» **PASSAGE PROVIDED**:
►

A number of hot topics in IT won’t be going away anytime soon: cloud, the Internet of Things (IoT), Big Data and wearables, just to name a few. The staying power of these ideas is evident in how entire industries continue to develop and adjust to the demand they have created. However, these technologies are all reaching key breaking points in their evolutions where they need to deliver better offerings; the current standard will soon be subpar.
When these technologies first came on the scene, we all had lower expectations for what they should deliver. For example, the IoT was such a groundbreaking concept that we initially felt like it could do no wrong. Any IoT technology was immediately an exciting prospect, almost regardless of the real value of the offering, which often centered around a single use. However, what once was revolutionary is quickly becoming old hat, and our expectations are on a steady incline. This isn’t just the case for the IoT; the same is true for several trends that are moving beyond their initial tech-craze stages.
Consumers will start to require more utility from tech, and the enterprises behind the scenes will be forced to rise to those expectations. We’re looking for convenience, assuming immediacy and demanding personalization in all aspects of our lives. In this slideshow, Esmeralda Swartz, chief marketing officer at MetraTech, now part of Ericsson, has identified technologies that will need to step up and deliver at a higher level or risk being left behind.
Consumer Demand Pushes Tech Horizon
Click through for technologies that must evolve to keep up with ever-growing consumer demands, as identified by Esmeralda Swartz, chief marketing officer at MetraTech.
The cloud is highly sought after by a growing number of businesses, but a key opportunity has yet to be tapped: industry-specific services. A one-size-fits-all model is outdated, and for the enterprising companies looking to drive their brands to the next level, this method of personalization is a key step. GE recognized this opening with its new vertical analytics offerings; it’s only a matter of time until more companies follow suit.
The Internet of Things
When we first found out the Internet of Things could enable devices to tell us when our garage doors were left open, we were all impressed. Now, our expectations are higher. We want devices that recognize an open garage door and then go ahead and close it for us. Manufacturers and service providers need to develop devices that can act as agents, taking action on our behalf rather than just reporting.

◄

» **EXPLORE THE MATERIAL**:
A. In the piece on technologies that must keep up with rising consumer demands, which company put out new vertical analytics offerings?
B. Carry on the piece about technologies that must keep up with rising consumer demands, starting right after its last sentence.

» **EXERCISE DATA**:
►

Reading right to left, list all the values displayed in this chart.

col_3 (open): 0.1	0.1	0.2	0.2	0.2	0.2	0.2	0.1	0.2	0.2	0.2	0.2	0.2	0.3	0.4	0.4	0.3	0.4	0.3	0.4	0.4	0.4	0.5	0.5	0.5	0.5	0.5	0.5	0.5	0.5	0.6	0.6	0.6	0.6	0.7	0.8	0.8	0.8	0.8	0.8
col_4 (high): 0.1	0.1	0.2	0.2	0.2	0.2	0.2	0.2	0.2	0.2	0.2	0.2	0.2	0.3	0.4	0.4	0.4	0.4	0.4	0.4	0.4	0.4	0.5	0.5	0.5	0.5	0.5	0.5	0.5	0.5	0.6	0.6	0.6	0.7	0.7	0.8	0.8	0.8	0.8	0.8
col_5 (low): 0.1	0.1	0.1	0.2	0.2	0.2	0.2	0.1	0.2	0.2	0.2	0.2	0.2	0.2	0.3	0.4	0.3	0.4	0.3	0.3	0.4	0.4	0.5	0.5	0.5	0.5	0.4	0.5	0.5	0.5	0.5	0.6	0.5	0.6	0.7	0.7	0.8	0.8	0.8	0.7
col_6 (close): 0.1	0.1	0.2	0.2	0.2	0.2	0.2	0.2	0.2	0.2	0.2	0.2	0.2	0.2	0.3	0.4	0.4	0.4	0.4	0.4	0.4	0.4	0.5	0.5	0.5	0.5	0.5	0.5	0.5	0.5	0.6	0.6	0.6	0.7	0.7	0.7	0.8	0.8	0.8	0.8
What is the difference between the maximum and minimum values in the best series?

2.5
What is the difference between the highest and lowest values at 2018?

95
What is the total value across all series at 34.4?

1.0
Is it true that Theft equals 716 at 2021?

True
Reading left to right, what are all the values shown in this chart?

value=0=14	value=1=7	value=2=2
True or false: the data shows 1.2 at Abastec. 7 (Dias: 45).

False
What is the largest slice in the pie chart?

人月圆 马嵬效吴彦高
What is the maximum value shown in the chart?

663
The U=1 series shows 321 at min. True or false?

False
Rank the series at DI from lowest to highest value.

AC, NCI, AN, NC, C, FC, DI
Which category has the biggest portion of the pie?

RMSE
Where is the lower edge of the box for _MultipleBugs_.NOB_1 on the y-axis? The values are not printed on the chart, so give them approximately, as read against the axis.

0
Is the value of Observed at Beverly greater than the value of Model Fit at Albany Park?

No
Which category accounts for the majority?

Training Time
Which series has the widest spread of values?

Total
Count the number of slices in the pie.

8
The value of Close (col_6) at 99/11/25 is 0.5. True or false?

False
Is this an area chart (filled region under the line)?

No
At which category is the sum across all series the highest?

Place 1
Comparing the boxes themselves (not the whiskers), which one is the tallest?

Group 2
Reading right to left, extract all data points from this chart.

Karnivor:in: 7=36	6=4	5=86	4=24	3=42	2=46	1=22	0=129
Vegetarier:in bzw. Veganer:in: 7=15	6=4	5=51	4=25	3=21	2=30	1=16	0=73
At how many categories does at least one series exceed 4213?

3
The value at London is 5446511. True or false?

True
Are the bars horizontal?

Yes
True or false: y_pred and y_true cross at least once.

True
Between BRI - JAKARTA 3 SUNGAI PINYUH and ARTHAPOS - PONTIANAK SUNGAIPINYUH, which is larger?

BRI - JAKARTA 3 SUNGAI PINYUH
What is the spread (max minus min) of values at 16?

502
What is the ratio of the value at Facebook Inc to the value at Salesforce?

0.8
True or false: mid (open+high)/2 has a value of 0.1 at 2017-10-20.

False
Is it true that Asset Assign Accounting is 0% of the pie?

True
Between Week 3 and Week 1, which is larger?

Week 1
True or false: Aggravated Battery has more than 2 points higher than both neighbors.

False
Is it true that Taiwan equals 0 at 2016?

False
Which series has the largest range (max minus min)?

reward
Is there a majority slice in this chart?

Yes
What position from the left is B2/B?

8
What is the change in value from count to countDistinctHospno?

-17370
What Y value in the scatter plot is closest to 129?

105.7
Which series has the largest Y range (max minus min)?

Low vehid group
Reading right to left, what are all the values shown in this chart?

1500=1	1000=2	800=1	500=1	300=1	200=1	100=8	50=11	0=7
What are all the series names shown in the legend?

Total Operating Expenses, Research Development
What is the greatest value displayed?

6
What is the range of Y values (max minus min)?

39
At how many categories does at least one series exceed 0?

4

◄

» **ANSWERS**:
A. GE

B.
The convergence of what initially appear to be disparate industries will continue to rise in the wearables market. Companies like Google and Luxottica are partnering to drive wearable devices forward by bringing technology and fashion together. This is just the beginning. The intersection of technology with lifestyle and fashion trends will open the doors for more desirable and functional wearable devices, and more industry clashes, as well as legal and security concerns. Unrelated markets will need to find common ground and goals to effectively navigate this blended field.
Smartphones are starting to look increasingly similar across the board, as former fads like flip phones and Sidekicks have gone by the wayside in favor of sleeker designs. Now it’s the age of the app developers. Consumers are growing less interested in the model of phone, and becoming entirely focused on the benefits the phone can provide. As Apple, Google, Samsung and other competitors battle for real estate, which apps land in which company’s marketplace will become a defining component. Consumers will ignore fancy iPhone and Android features if the app store doesn’t offer users what they want.
Plenty of companies are now claiming to be data-driven, but what are they really doing with that data? And are they even gathering the most valuable data in the first place? The Big Data economy, driven by the information housed in the sensors and devices of the IoT, has grown to a point where data is truly the new currency. Enterprises miss or exceed their profit goals as a result of the key customer and operational information Big Data analytics can provide. Now businesses need to look beyond basic data acquisition and into the strategic selection of valuable data points, as well as the monetization of that information.